Some say that by introducing the AI Act as it stands, the European Union, the world's richest economic and political bloc, risks missing out on that bounty, while others say that the new rules do not go far enough in protecting citizens from the nefarious impact of AI.

Nonetheless, the one thing commentators do agree on is, at this stage, we don't know much about how the legislation will be implemented, even if we know what it says and that it might result in fines of up to 7 percent of global revenue.

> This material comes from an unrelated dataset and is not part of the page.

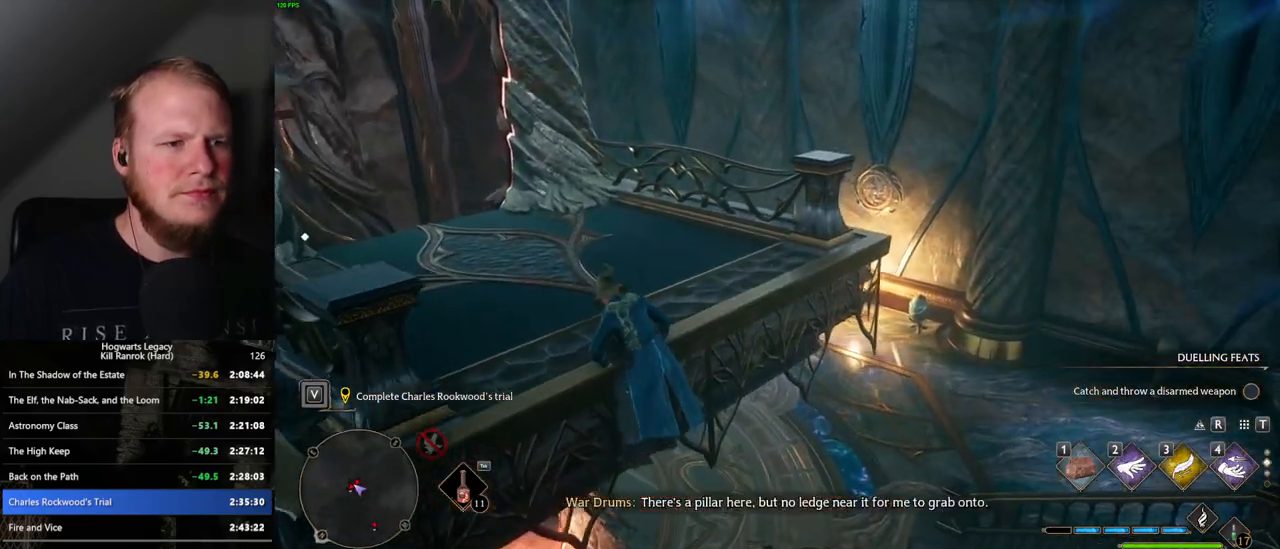
{"keys": ["space", "w"], "mouse": [], "events": [[300, "space", "down"], [367, "space", "up"], [484, "space", "down"]]}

For example, the EU's European AI Office, which will play a key role in implementing the AI Act, is yet to be staffed. The AI Board Guidance is yet to be published, and we are a long way from any legal precedent in case law, especially because the introduction of law will be staggered according to type of AI and the kind of application. The advisory forum, which the Act promises, is yet to be established. Meanwhile, each member state within the EU is set to have its own AI authority to monitor implementation.

Nils Rauer, Pinsent Masons partner and joint lead of its global AI team, said: "This is all a work in progress to set up those authorities and make them familiar with the enforcement authorities that will be in place. It's very, very much a newborn."

The European Commission, the executive branch of the EU, first proposed the AI Act in 2021, but the introduction of ChatGPT seemed to sharpen the focus and urgency around its introduction (see our timeline box below).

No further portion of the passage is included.